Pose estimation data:
_ _ _ _

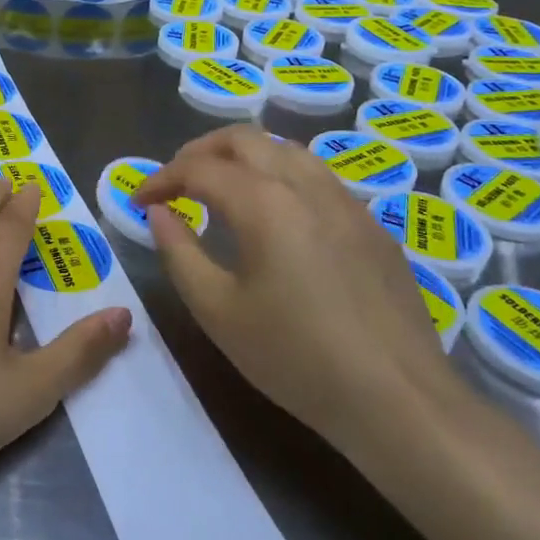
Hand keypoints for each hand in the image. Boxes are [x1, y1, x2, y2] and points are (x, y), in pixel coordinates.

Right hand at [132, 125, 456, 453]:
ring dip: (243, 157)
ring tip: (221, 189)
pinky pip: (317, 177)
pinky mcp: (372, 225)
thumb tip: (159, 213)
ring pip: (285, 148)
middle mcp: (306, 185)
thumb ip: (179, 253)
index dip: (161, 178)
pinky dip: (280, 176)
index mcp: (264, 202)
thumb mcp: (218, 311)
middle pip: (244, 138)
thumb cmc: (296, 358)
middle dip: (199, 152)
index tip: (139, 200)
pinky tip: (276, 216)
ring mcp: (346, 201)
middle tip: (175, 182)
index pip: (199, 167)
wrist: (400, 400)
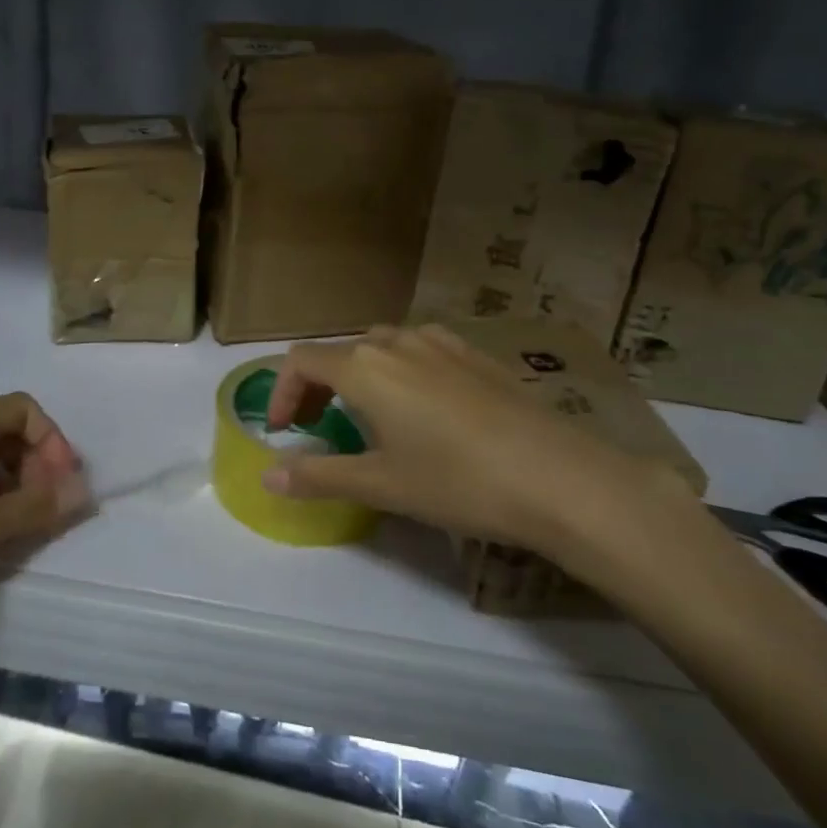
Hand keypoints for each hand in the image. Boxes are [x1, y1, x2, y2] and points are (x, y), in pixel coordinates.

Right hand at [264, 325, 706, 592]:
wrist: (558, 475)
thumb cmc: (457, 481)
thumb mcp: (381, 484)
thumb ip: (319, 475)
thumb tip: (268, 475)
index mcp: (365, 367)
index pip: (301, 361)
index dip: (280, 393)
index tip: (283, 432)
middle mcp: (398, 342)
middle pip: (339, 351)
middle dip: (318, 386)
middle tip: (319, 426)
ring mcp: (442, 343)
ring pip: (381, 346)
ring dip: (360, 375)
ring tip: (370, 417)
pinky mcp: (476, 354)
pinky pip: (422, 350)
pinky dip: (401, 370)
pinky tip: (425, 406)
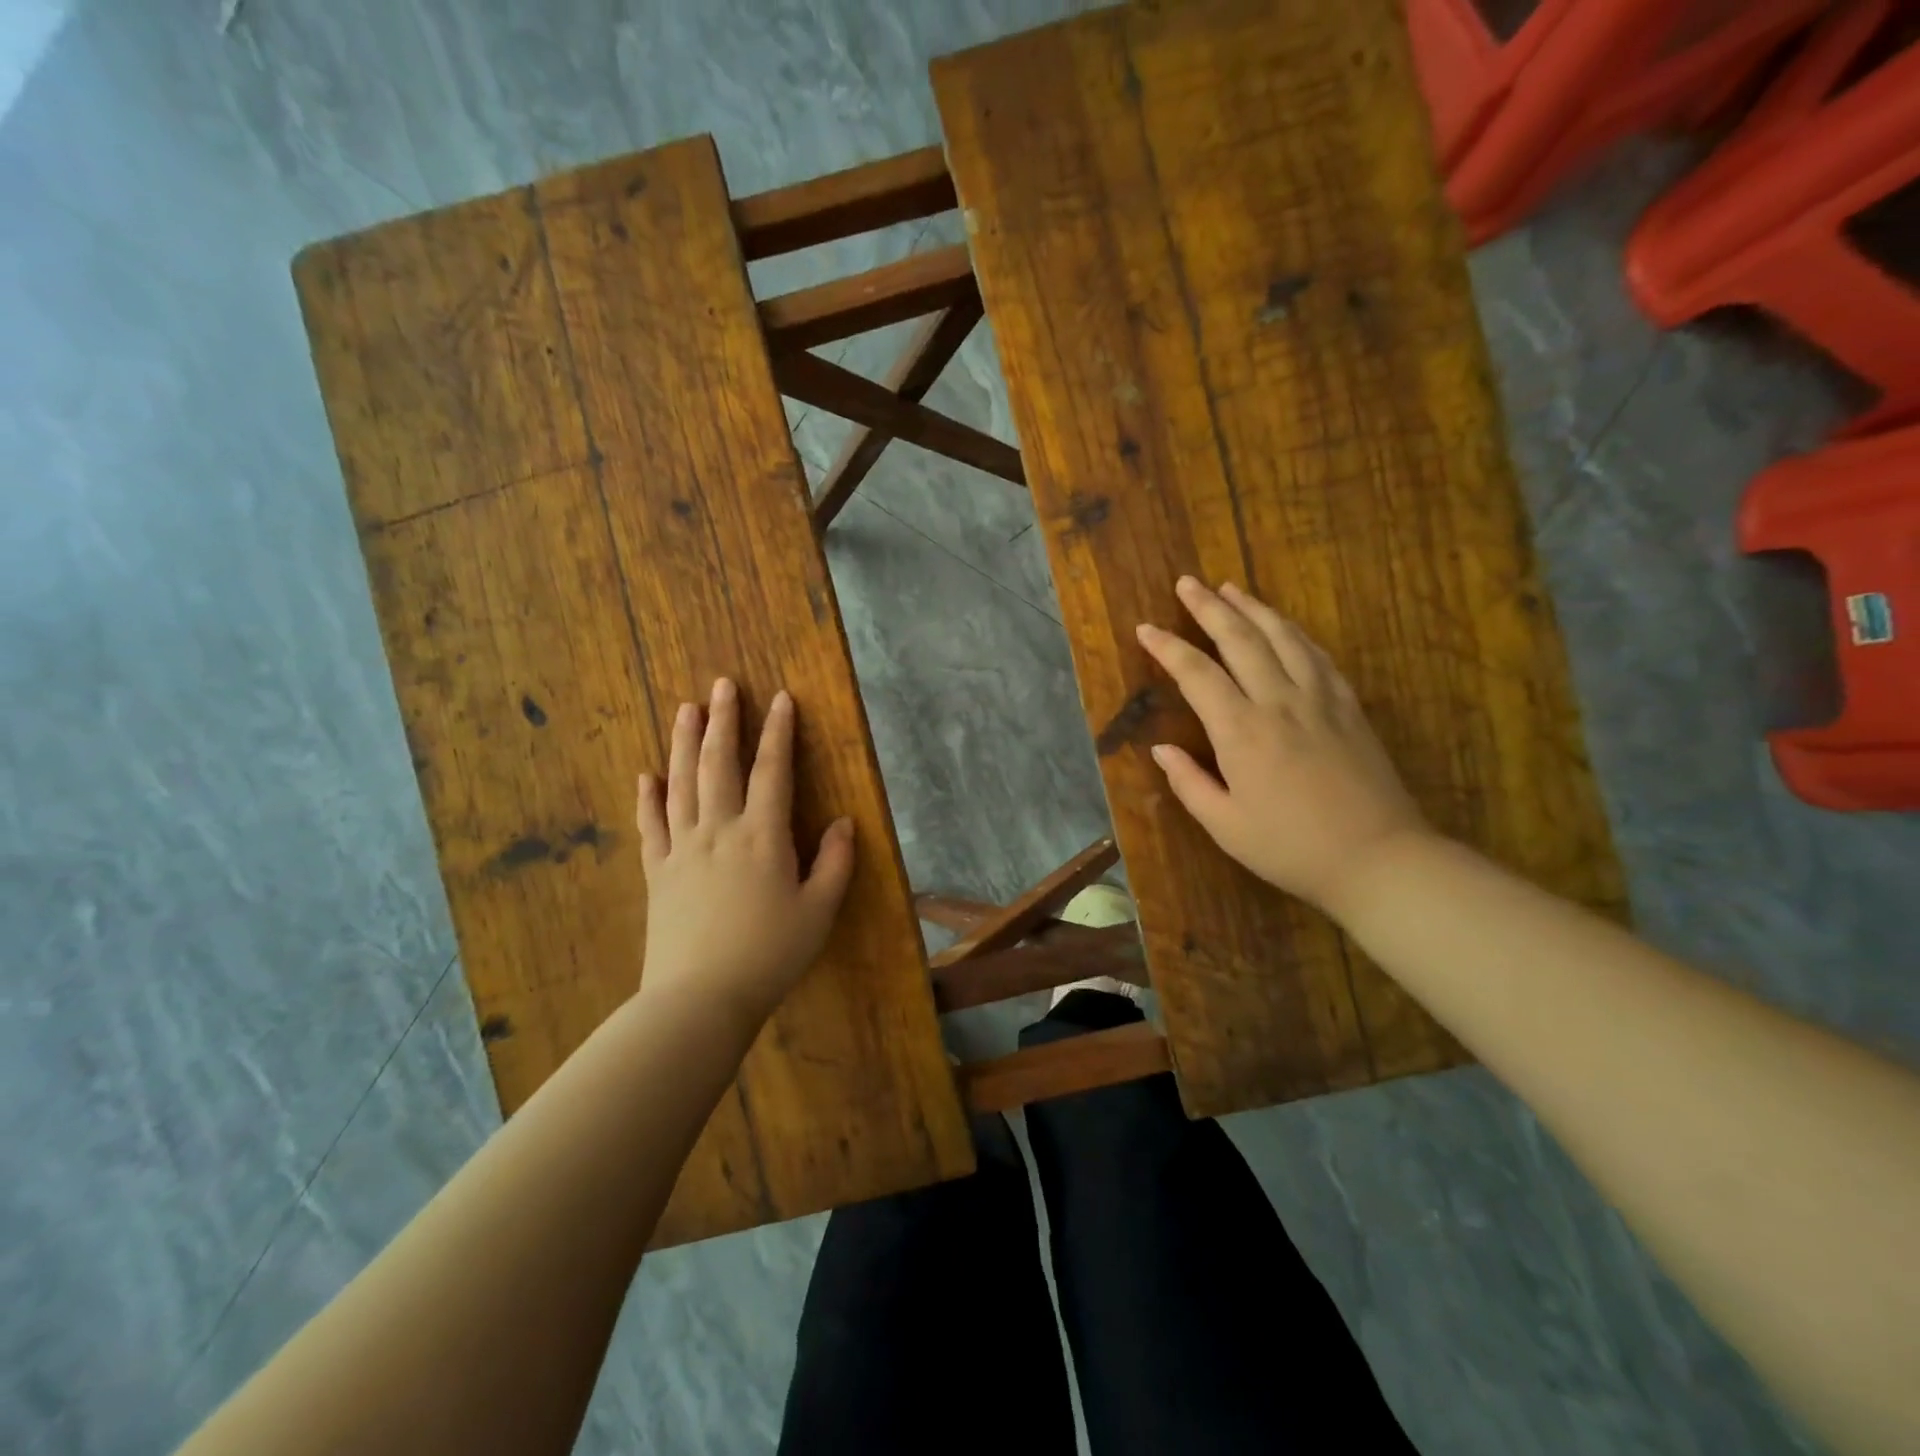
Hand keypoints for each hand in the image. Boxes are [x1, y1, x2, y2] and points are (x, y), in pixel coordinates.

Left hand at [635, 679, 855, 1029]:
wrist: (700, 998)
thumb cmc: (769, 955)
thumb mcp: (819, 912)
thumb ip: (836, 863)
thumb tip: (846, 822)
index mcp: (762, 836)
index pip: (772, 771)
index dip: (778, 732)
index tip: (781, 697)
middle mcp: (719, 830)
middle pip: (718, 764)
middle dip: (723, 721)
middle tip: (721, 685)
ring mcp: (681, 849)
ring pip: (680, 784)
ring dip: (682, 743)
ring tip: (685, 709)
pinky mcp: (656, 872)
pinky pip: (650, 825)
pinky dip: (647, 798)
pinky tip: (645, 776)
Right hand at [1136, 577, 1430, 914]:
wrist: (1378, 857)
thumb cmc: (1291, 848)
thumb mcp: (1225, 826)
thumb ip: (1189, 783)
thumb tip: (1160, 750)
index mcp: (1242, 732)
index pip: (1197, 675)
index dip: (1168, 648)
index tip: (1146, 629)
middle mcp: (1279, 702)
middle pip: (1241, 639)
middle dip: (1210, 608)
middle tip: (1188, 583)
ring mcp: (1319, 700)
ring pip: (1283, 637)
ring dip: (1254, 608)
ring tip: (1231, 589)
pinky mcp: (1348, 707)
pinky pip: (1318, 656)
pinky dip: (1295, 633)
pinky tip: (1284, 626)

_ _ _ _

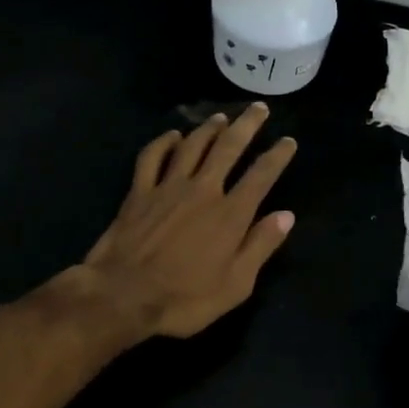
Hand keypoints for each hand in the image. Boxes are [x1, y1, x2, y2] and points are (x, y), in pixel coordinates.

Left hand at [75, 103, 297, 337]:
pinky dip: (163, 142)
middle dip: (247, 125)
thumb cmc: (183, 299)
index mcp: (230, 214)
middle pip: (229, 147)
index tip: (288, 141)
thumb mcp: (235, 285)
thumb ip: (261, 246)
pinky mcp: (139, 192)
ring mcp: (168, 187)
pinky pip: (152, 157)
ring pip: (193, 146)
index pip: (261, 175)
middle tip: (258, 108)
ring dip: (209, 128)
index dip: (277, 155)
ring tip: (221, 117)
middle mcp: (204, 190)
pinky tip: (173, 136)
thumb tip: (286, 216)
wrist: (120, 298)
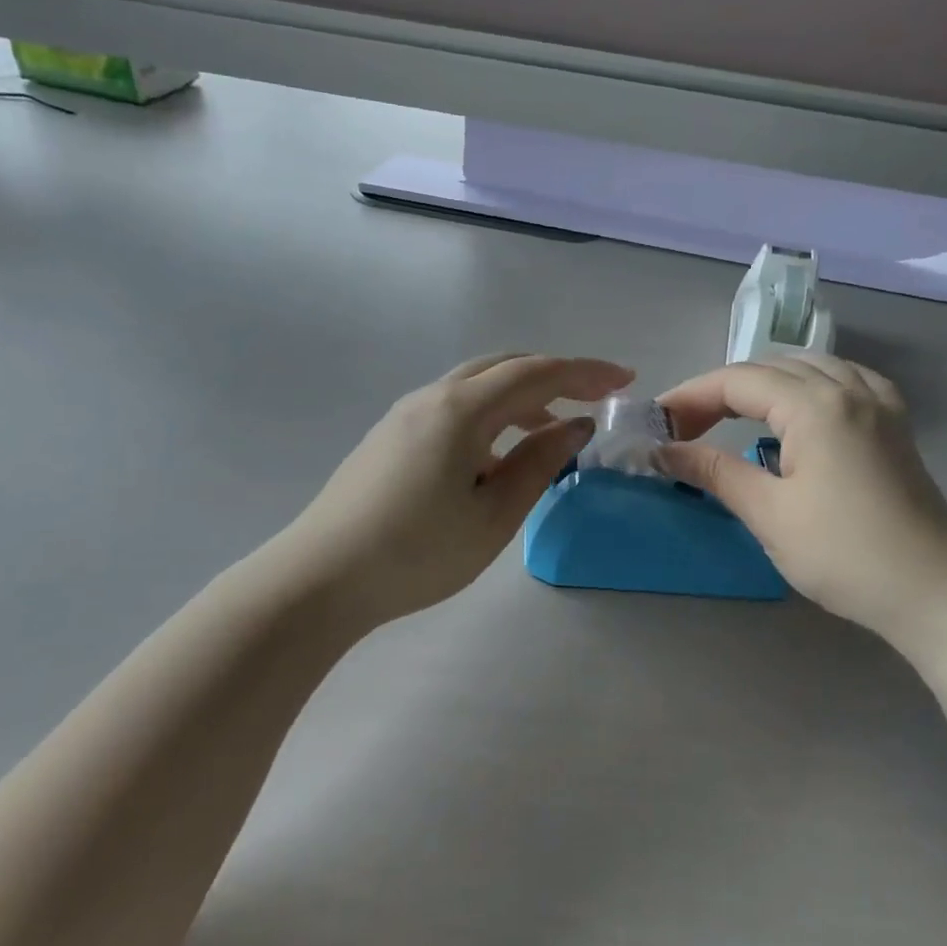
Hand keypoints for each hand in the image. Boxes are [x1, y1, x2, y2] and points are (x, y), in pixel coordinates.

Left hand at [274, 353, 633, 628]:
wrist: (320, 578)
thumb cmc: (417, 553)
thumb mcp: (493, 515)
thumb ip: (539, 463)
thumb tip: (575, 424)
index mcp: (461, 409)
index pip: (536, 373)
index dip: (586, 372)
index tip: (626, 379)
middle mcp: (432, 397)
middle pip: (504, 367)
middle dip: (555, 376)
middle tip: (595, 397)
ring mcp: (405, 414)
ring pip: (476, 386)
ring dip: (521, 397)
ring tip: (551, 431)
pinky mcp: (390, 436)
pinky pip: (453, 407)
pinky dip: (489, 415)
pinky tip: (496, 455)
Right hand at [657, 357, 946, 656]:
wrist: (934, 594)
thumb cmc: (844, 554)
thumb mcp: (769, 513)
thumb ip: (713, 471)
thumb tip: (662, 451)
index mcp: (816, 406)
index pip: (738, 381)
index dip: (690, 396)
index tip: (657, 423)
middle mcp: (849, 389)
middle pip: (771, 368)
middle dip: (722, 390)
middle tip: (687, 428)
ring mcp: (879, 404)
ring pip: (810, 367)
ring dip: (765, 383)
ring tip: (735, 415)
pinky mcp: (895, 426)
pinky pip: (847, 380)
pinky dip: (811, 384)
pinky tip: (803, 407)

_ _ _ _

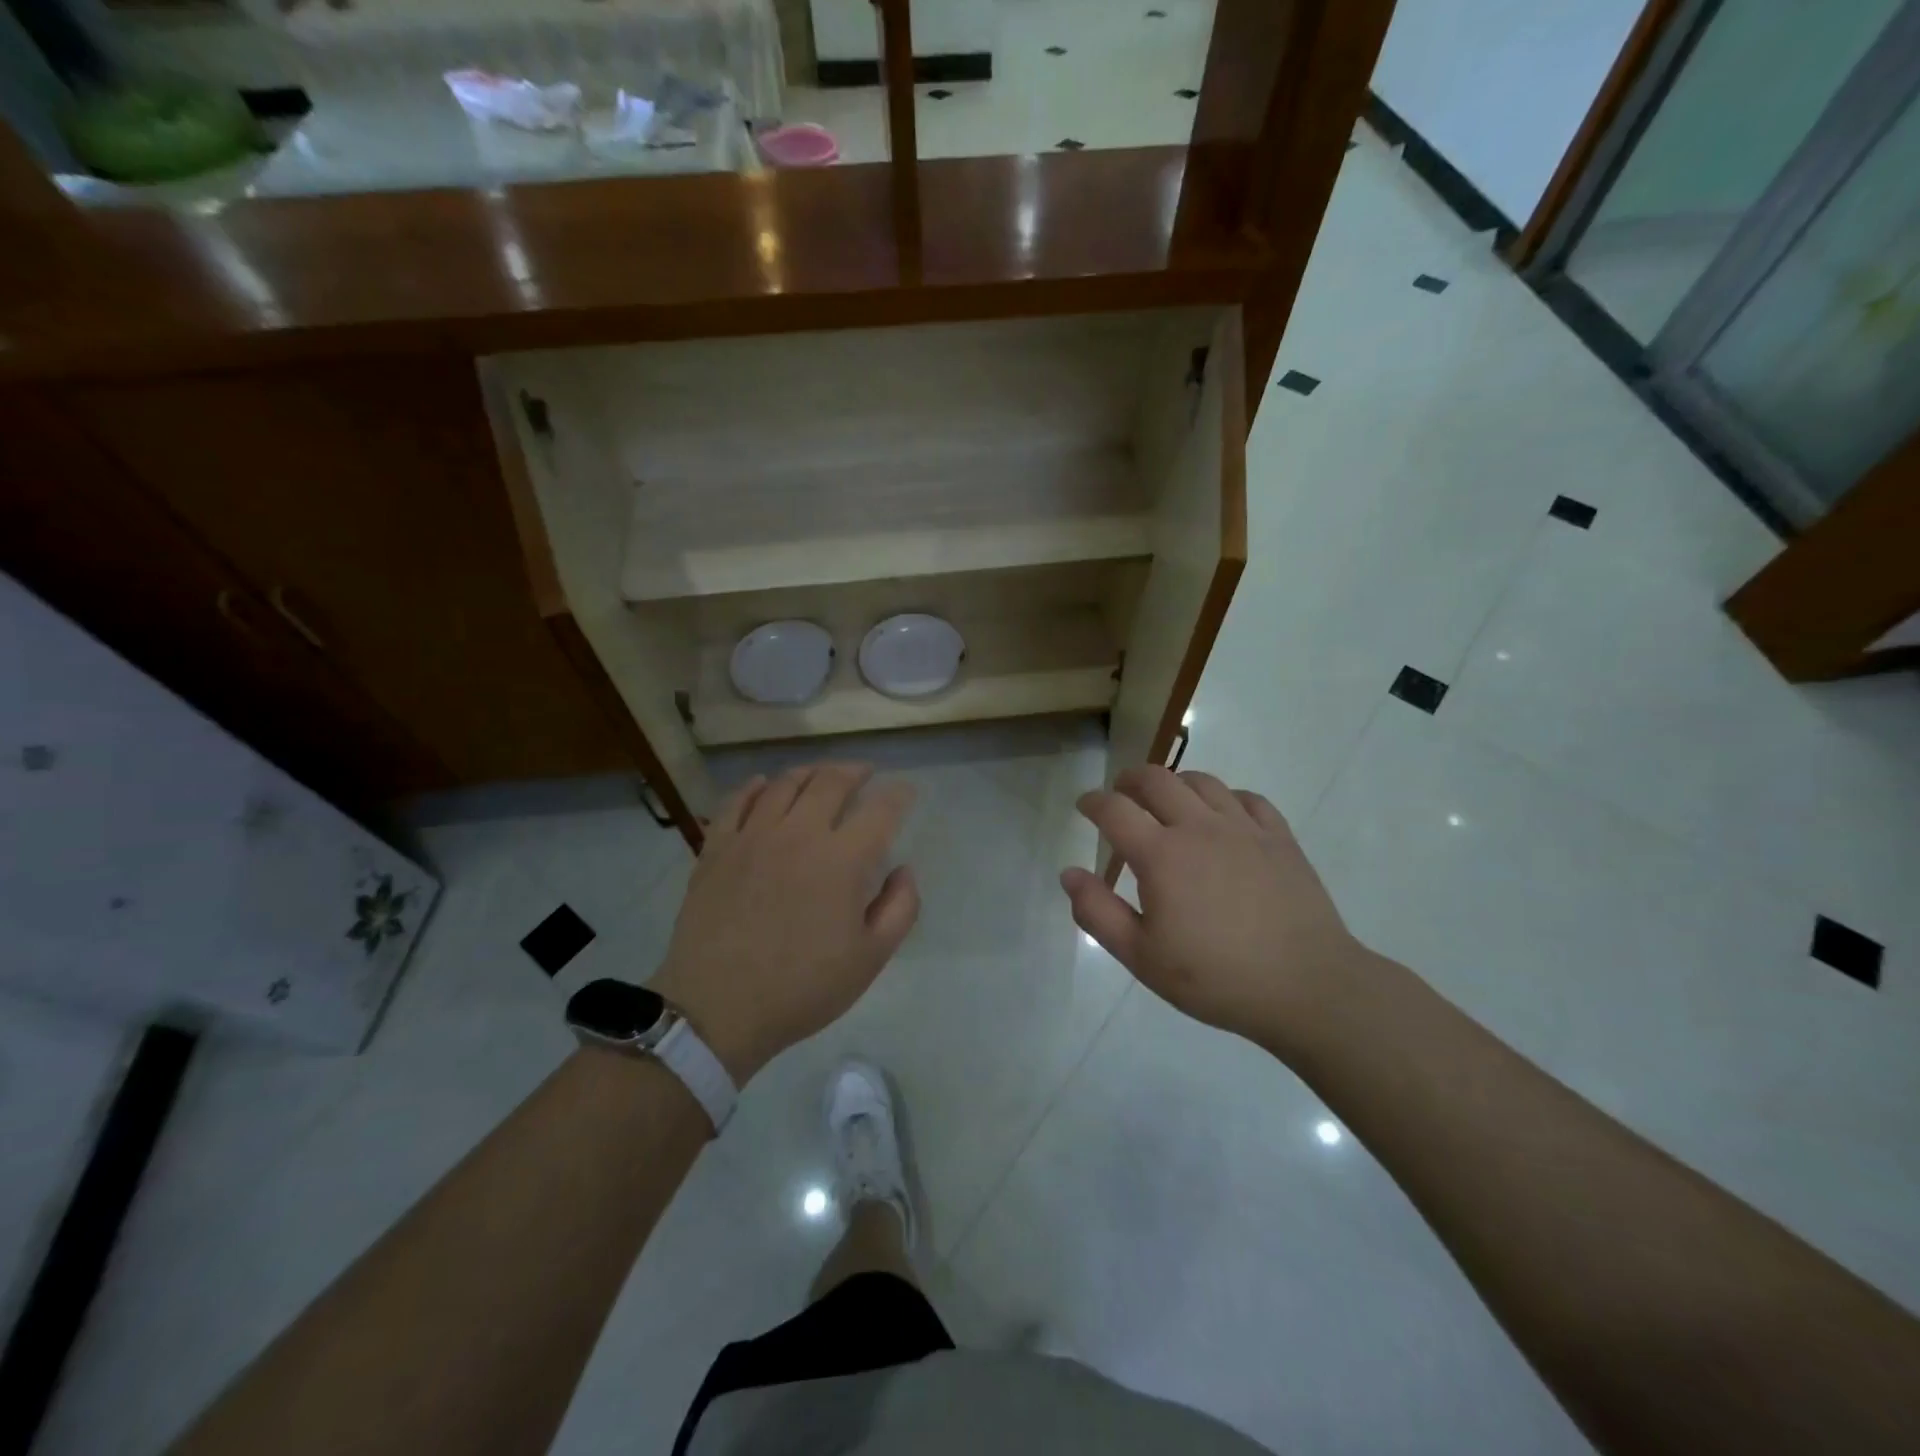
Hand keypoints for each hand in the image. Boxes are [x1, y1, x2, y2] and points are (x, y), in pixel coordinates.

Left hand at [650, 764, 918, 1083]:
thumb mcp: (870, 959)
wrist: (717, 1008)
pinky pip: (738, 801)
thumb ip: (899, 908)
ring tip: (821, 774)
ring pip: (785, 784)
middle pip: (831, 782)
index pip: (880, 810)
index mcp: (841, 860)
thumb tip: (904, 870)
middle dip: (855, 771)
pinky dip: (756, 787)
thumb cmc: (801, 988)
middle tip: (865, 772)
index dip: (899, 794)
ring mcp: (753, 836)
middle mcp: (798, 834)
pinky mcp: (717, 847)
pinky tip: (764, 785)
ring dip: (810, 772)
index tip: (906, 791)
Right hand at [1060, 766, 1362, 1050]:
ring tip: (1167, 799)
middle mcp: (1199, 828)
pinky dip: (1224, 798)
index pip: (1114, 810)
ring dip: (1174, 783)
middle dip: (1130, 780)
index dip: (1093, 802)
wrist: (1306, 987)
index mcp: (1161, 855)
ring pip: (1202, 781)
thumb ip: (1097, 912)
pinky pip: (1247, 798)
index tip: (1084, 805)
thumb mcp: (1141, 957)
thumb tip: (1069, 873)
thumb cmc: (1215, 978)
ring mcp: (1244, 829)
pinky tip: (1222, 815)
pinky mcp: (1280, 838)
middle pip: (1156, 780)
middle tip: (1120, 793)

_ _ _ _

WORK ORDER:
Give back exactly the lines above, from the line containing "index pip: (738, 381)" through the line containing "pinky tip: (803, 407)", with both end lines and nothing more.

REPLY:
index pip: (738, 381)
index dip: (690, 396)
index tip: (657, 423)
middle mcp: (849, 389)
middle pip: (771, 368)
middle dip: (722, 390)
middle tip: (687, 428)
ring mcp: (879, 404)
ring pip: (810, 367)
ring dip: (765, 383)
ring tip: (735, 415)
pinky mcp: (895, 426)
pinky pip: (847, 380)
pinky dip: (811, 384)
pinky tip: (803, 407)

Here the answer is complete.